We have just installed the latest version of Drupal 5 on a new site and loaded it up with content, about 4.1 million nodes. These nodes are split between three types of content types, which amounts to around 2.6 mill, 1.5 mill and 70.000 nodes for each type.
Hitting the administrator menu : Content management -> content destroys performance beyond anything I've seen :)
This is the query which totally smother the performance, taken from the developer module:
337659.39 0 pager_query SELECT n.*, u.name, u.uid FROM node n INNER JOIN users u ON n.uid = u.uid ORDER BY n.changed DESC LIMIT 0, 50
Why?
My opinion is that such an expensive query shouldn't be allowed to be in a default installation of Drupal. This has the implications that Drupal can not grow beyond the scope of "small sites" without tweaking the core code.

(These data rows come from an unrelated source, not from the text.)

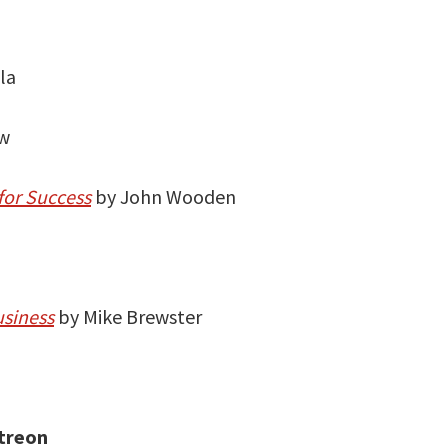
la
ow
for Success
by John Wooden
usiness
by Mike Brewster
treon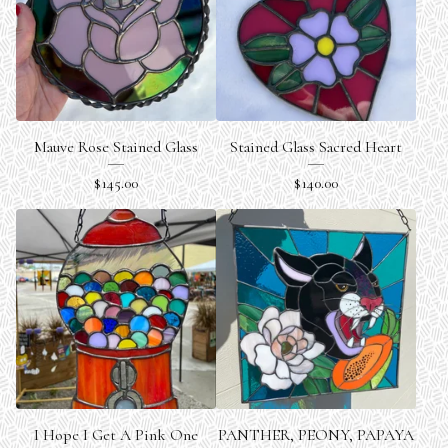
Mauve Rose Stained Glass
Stained Glass Sacred Heart
$
145.00
$
140.00
I Hope I Get A Pink One
PANTHER, PEONY, PAPAYA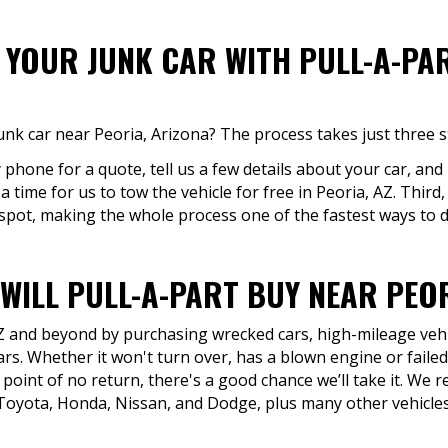
F YOUR JUNK CAR WITH PULL-A-PA
unk car near Peoria, Arizona? The process takes just three s
y phone for a quote, tell us a few details about your car, and
 time for us to tow the vehicle for free in Peoria, AZ. Third,
 spot, making the whole process one of the fastest ways to di
WILL PULL-A-PART BUY NEAR PEOR
AZ and beyond by purchasing wrecked cars, high-mileage vehic
rs. Whether it won't turn over, has a blown engine or faile
 point of no return, there's a good chance we’ll take it. W
Toyota, Honda, Nissan, and Dodge, plus many other vehicles 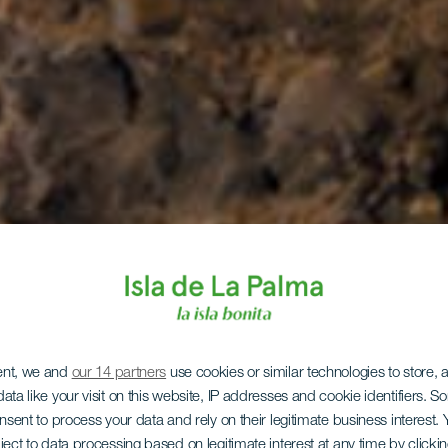
ent, we and
our 14 partners
use cookies or similar technologies to store,
ata like your visit on this website, IP addresses and cookie identifiers. 
onsent to process your data and rely on their legitimate business interest
ject to data processing based on legitimate interest at any time by click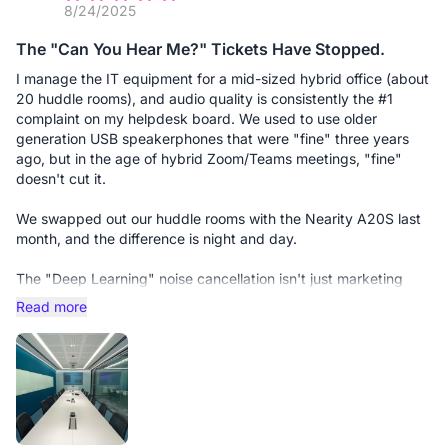
8/24/2025
The "Can You Hear Me?" Tickets Have Stopped.
I manage the IT equipment for a mid-sized hybrid office (about
20 huddle rooms), and audio quality is consistently the #1
complaint on my helpdesk board. We used to use older
generation USB speakerphones that were "fine" three years
ago, but in the age of hybrid Zoom/Teams meetings, "fine"
doesn't cut it.
We swapped out our huddle rooms with the Nearity A20S last
month, and the difference is night and day.
The "Deep Learning" noise cancellation isn't just marketing
fluff; it actually solves the user behavior problems I can't fix
Read more
through training. For example, we have users who love to
shuffle papers or tap their pens near the mic. On the old
devices, this would blow out the ears of the remote
participants. The A20S identifies that non-speech noise and
effectively erases it in real-time.
Why I recommend this to other Admins: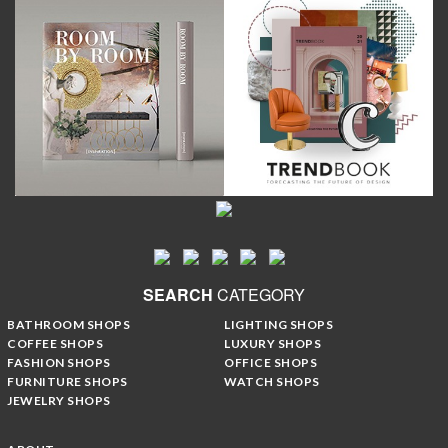
SEARCH
CATEGORY
BATHROOM SHOPS
LIGHTING SHOPS
COFFEE SHOPS
LUXURY SHOPS
FASHION SHOPS
OFFICE SHOPS
FURNITURE SHOPS
WATCH SHOPS
JEWELRY SHOPS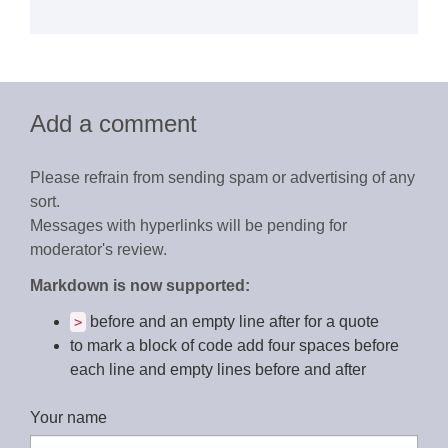
Add a comment
Please refrain from sending spam or advertising of any
sort.
Messages with hyperlinks will be pending for
moderator's review.
Markdown is now supported:
before and an empty line after for a quote
>
to mark a block of code add four spaces before
each line and empty lines before and after
Your name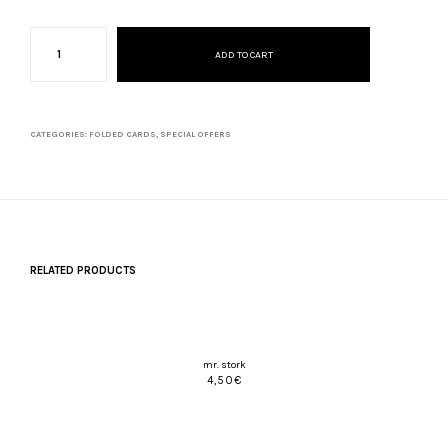
christmas
season
ADD TO CART
set
quantity
CATEGORIES:
FOLDED CARDS
,
SPECIAL OFFERS
RELATED PRODUCTS
mr. stork
4,50
€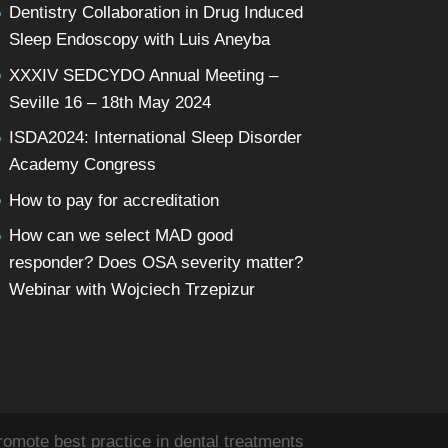
Dentistry Collaboration in Drug Induced
Sleep Endoscopy with Luis Aneyba
XXXIV SEDCYDO Annual Meeting –
Seville 16 – 18th May 2024
ISDA2024: International Sleep Disorder
Academy Congress
How to pay for accreditation
How can we select MAD good
responder? Does OSA severity matter?
Webinar with Wojciech Trzepizur
omote best practice in dental treatments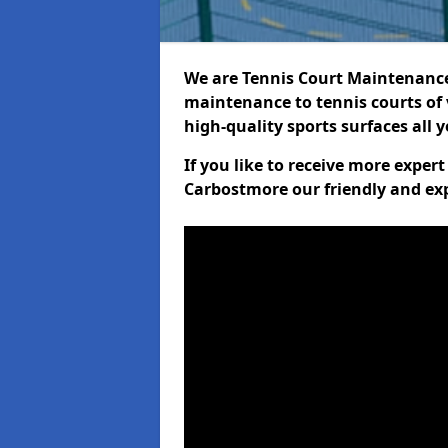
We are Tennis Court Maintenance!
maintenance to tennis courts of 
high-quality sports surfaces all 
If you like to receive more exper
Carbostmore our friendly and exp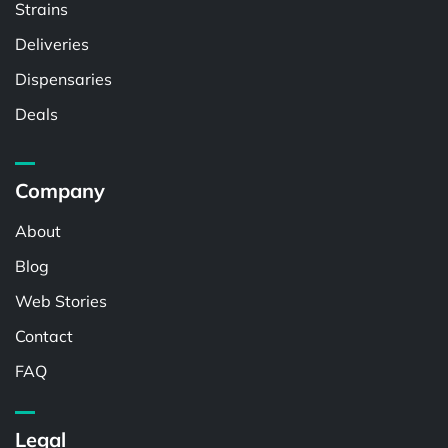
Strains
Deliveries
Dispensaries
Deals
Company
About
Blog
Web Stories
Contact
FAQ
Legal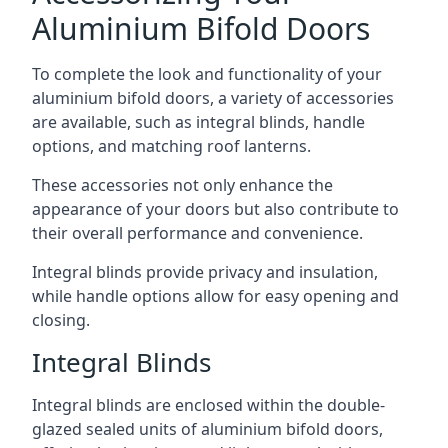
Aluminium Bifold Doors
To complete the look and functionality of your
aluminium bifold doors, a variety of accessories
are available, such as integral blinds, handle
options, and matching roof lanterns.
These accessories not only enhance the
appearance of your doors but also contribute to
their overall performance and convenience.
Integral blinds provide privacy and insulation,
while handle options allow for easy opening and
closing.
Integral Blinds
Integral blinds are enclosed within the double-
glazed sealed units of aluminium bifold doors,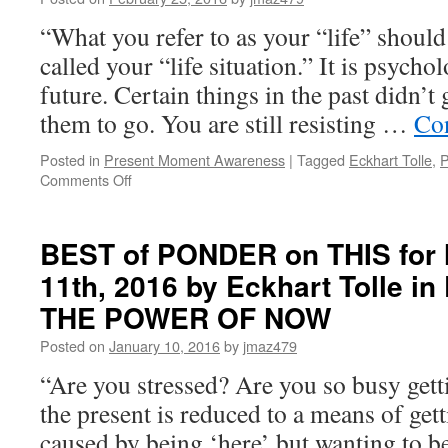
11th,
“What you refer to as your “life” shoul
2019
by
called your “life situation.” It is psycho
Eckhart
future. Certain things in the past didn’
Tolle
in
them to go. You are still resisting …
Co
THE
POWER
Posted in
Present Moment Awareness
|
Tagged
Eckhart Tolle
,
P
OF
on
Comments Off
NOW
BEST
of
PONDER
BEST of PONDER on THIS for
on
11th, 2016 by Eckhart Tolle 
THIS
for
THE POWER OF NOW
Friday,
February
Posted on
January 10, 2016
by
jmaz479
26th,
“Are you stressed? Are you so busy getti
2016
by
the present is reduced to a means of gett
Eckhart
caused by being ‘here’ but wanting to be 
Tolle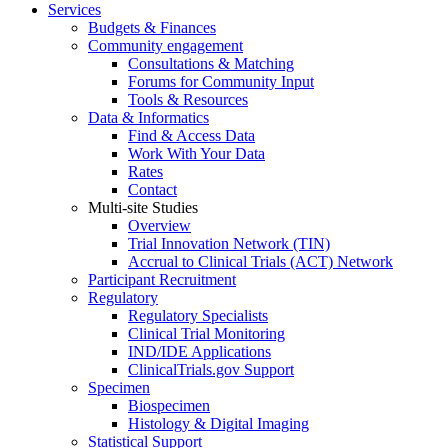
Services
Budgets & Finances
Community engagement
Consultations & Matching
Forums for Community Input
Tools & Resources
Data & Informatics
Find & Access Data
Work With Your Data
Rates
Contact
Multi-site Studies
Overview
Trial Innovation Network (TIN)
Accrual to Clinical Trials (ACT) Network
Participant Recruitment
Regulatory
Regulatory Specialists
Clinical Trial Monitoring
IND/IDE Applications
ClinicalTrials.gov Support
Specimen
Biospecimen
Histology & Digital Imaging
Statistical Support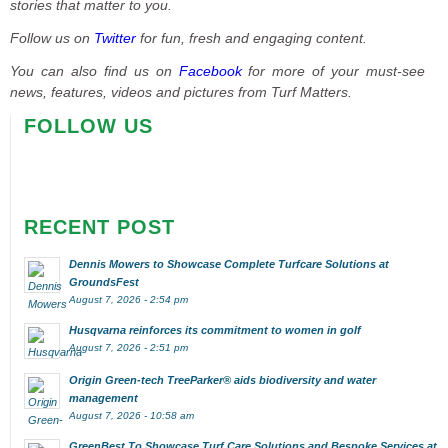
stories that matter to you.
Follow us on
Twitter
for fun, fresh and engaging content.
You can also find us on
Facebook
for more of your must-see
news, features, videos and pictures from Turf Matters.
FOLLOW US
RECENT POST
Dennis Mowers to Showcase Complete Turfcare Solutions at
GroundsFest
August 7, 2026 - 2:54 pm
Husqvarna reinforces its commitment to women in golf
August 7, 2026 - 2:51 pm
Origin Green-tech TreeParker® aids biodiversity and water
management
August 7, 2026 - 10:58 am
GreenBest To Showcase Turf Care Solutions and Bespoke Services at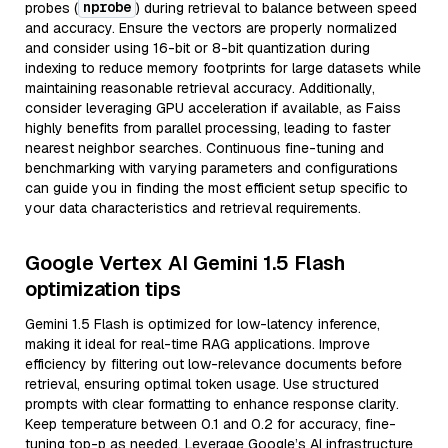
nprobe
probes (
) during retrieval to balance between speed
and accuracy. Ensure the vectors are properly normalized
and consider using 16-bit or 8-bit quantization during
indexing to reduce memory footprints for large datasets while
maintaining reasonable retrieval accuracy. Additionally,
consider leveraging GPU acceleration if available, as Faiss
highly benefits from parallel processing, leading to faster
nearest neighbor searches. Continuous fine-tuning and
benchmarking with varying parameters and configurations
can guide you in finding the most efficient setup specific to
your data characteristics and retrieval requirements.
Google Vertex AI Gemini 1.5 Flash
optimization tips
Gemini 1.5 Flash is optimized for low-latency inference,
making it ideal for real-time RAG applications. Improve
efficiency by filtering out low-relevance documents before
retrieval, ensuring optimal token usage. Use structured
prompts with clear formatting to enhance response clarity.
Keep temperature between 0.1 and 0.2 for accuracy, fine-
tuning top-p as needed. Leverage Google’s AI infrastructure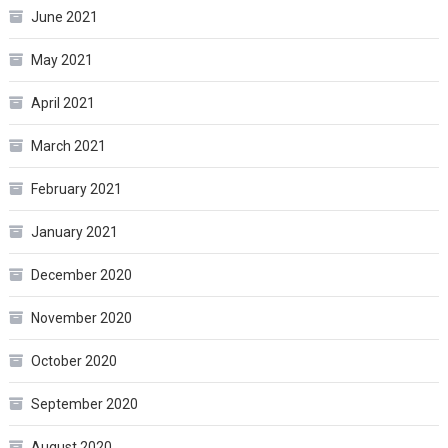
June 2021
May 2021
April 2021
March 2021
February 2021
January 2021
December 2020
November 2020
October 2020
September 2020
August 2020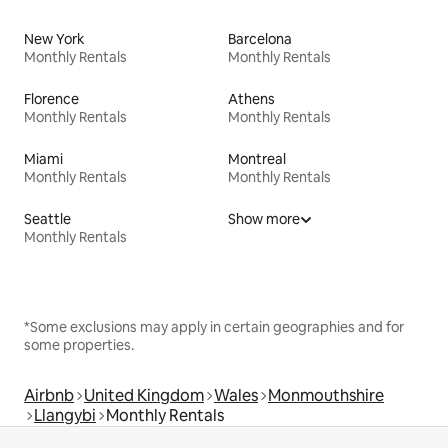
New York
Barcelona
Monthly Rentals
Monthly Rentals
Florence
Athens
Monthly Rentals
Monthly Rentals
Miami
Montreal
Monthly Rentals
Monthly Rentals
Seattle
Show more
Monthly Rentals
*Some exclusions may apply in certain geographies and for
some properties.
Airbnb
United Kingdom
Wales
Monmouthshire
Llangybi
Monthly Rentals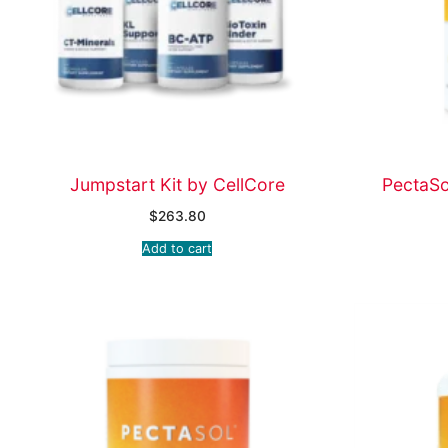
Jumpstart Kit by CellCore
PectaS
$
263.80
Add to cart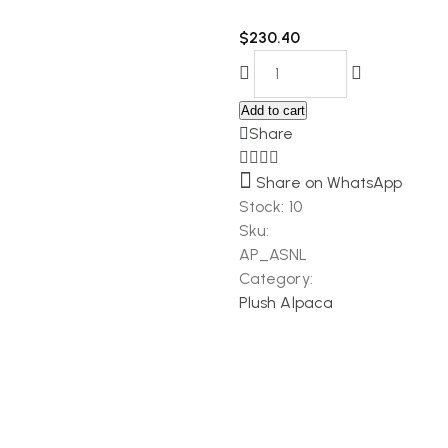
$
230.40
Add to cart
Share
Share on WhatsApp
Stock:
10
Sku:
AP_ASNL
Category:
Plush Alpaca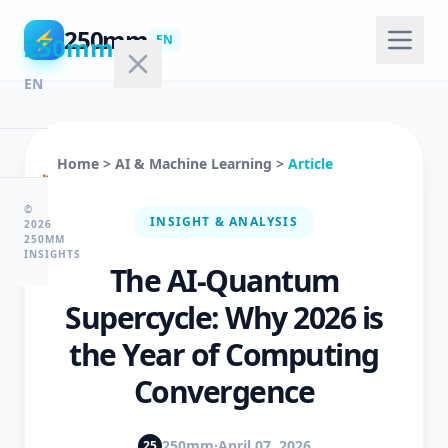
250mm
⚡
250mm
EN
EN
Home
>
AI & Machine Learning
>
Article
🏠
Home
©
INSIGHT & ANALYSIS
2026
250MM
INSIGHTS
The AI-Quantum
💻
Technology
Supercycle: Why 2026 is
the Year of Computing
🤖
Convergence
AI
&
ML
250mm
·
April 07, 2026
25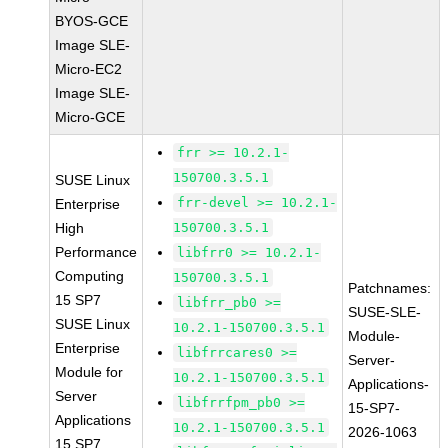
BYOS-GCE
Image SLE-
Micro-EC2
Image SLE-
Micro-GCE
frr >= 10.2.1-
150700.3.5.1
SUSE Linux
frr-devel >= 10.2.1-
Enterprise
High
150700.3.5.1
Performance
libfrr0 >= 10.2.1-
Computing
150700.3.5.1
Patchnames:
15 SP7
libfrr_pb0 >=
SUSE-SLE-
SUSE Linux
10.2.1-150700.3.5.1
Module-
Enterprise
libfrrcares0 >=
Server-
Module for
10.2.1-150700.3.5.1
Applications-
Server
libfrrfpm_pb0 >=
15-SP7-
Applications
10.2.1-150700.3.5.1
2026-1063
15 SP7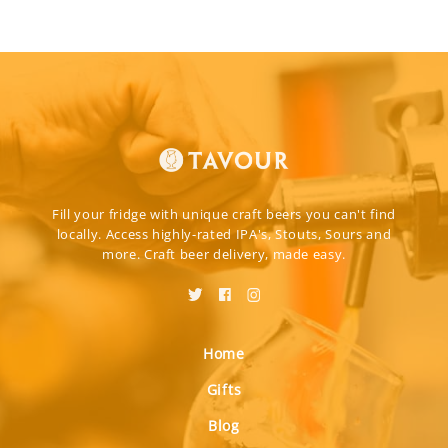
Fill your fridge with unique craft beers you can't find
locally. Access highly-rated IPA's, Stouts, Sours and
more. Craft beer delivery, made easy.
Home
Gifts
Blog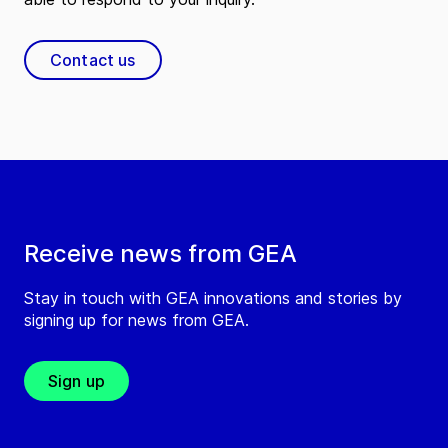
Contact
Contact us
GEA Process Technologies
Ireland Ltd.
(
GEA Process Technologies Ireland Ltd.
)
Unit A1, Fota Enterprise Park, Cobh Cross
Carrightwohill
Ireland
Tel:
Receive news from GEA
Contact
Stay in touch with GEA innovations and stories by
signing up for news from GEA.
GEA Refrigeration UK Ltd.
(
GEA Refrigeration UK Ltd.
)
Sign up
Unit 8, Corlurgan Business Park, Corlurgan
Cavan
Ireland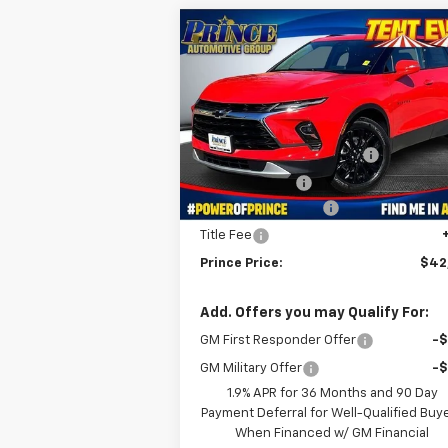
Compare Vehicle
$42,989
New
2025
Chevrolet
Blazer
3LT
PRINCE PRICE
Less
VIN:
3GNKBDR4XSS268816
Stock:
C50089
MSRP:
$46
Model:
1NK26
WE MAKE IT EASY SAVINGS
-$3
Ext.
In Stock
Customer Cash
-$1
Documentation Fee
+
Title Fee
Prince Price:
$42
Add. Offers you may Qualify For:
GM First Responder Offer
-
GM Military Offer
-
1.9% APR for 36 Months and 90 Day
Payment Deferral for Well-Qualified Buy
When Financed w/ GM Financial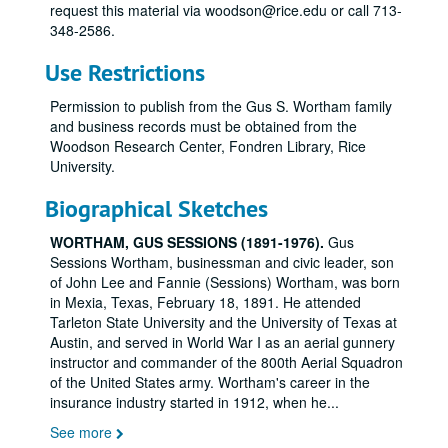
request this material via woodson@rice.edu or call 713-
348-2586.
Use Restrictions
Permission to publish from the Gus S. Wortham family
and business records must be obtained from the
Woodson Research Center, Fondren Library, Rice
University.
Biographical Sketches
WORTHAM, GUS SESSIONS (1891-1976).
Gus
Sessions Wortham, businessman and civic leader, son
of John Lee and Fannie (Sessions) Wortham, was born
in Mexia, Texas, February 18, 1891. He attended
Tarleton State University and the University of Texas at
Austin, and served in World War I as an aerial gunnery
instructor and commander of the 800th Aerial Squadron
of the United States army. Wortham's career in the
insurance industry started in 1912, when he
...
See more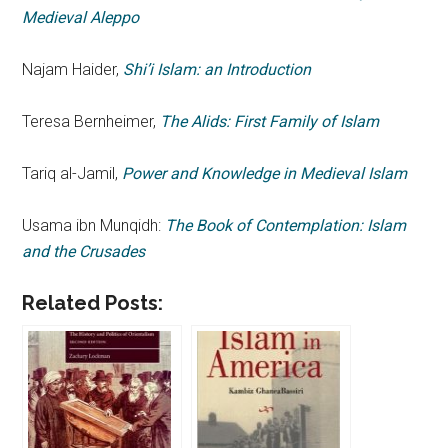
Medieval Aleppo
Najam Haider,
Shi’i Islam: an Introduction
Teresa Bernheimer,
The Alids: First Family of Islam
Tariq al-Jamil,
Power and Knowledge in Medieval Islam
Usama ibn Munqidh:
The Book of Contemplation: Islam
and the Crusades
Related Posts:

I'm not even sure what the query is doing. Sorting the node table on field changed and then fetching data for the 50 first nodes should be pretty straight forward. Why the join with table users? The node table already has a field uid. It seems to me that getting the name of the user for each node later would be much faster (it is a lot faster), so what is the real reason for that join?
Running this query a few times in a row brings it down to 2.5 minutes:
SELECT n.*, u.name, u.uid FROM node n INNER JOIN users u ON n.uid = u.uid ORDER BY n.changed DESC LIMIT 0, 50;
This query returns it result set in 0.00 seconds (after having been run once - first run completed in 9.5 seconds - query cache kicks in):
SELECT * FROM node ORDER BY changed DESC LIMIT 0, 50;
The in the code, which loops through the result set, you could easily get the name of the user for each uid (and it would be SO much faster!)
I feel a default installation of Drupal should not buckle under even with semi-large number of nodes in it's database, especially when we aren't doing anything fancy besides clicking on a few administration links.
How do other people with semi-large sites handle this? - Or are we doing something wrong?
I tried searching for this, since I figured this would be a quite common problem for anyone with a mature number of nodes, but I couldn't find anything... So maybe this is not a problem but something we haven't configured or done correctly.
How many other cumbersome sql queries will we stumble on later?
Right now I see no other solution than to change the code so standard administration will actually work...
Settings for PHP:
max_execution_time = 800
max_input_time = 260
memory_limit = 50M
Total memory is 8GB, with another 8GB of swap, running on Dual Quad Core Intel-server from Dell
Running Ubuntu server 7.04
PS.
"The Performance and Scalability forum on Drupal.org is where else to look."
Maybe that line should be removed from the groups header, since that forum is deprecated?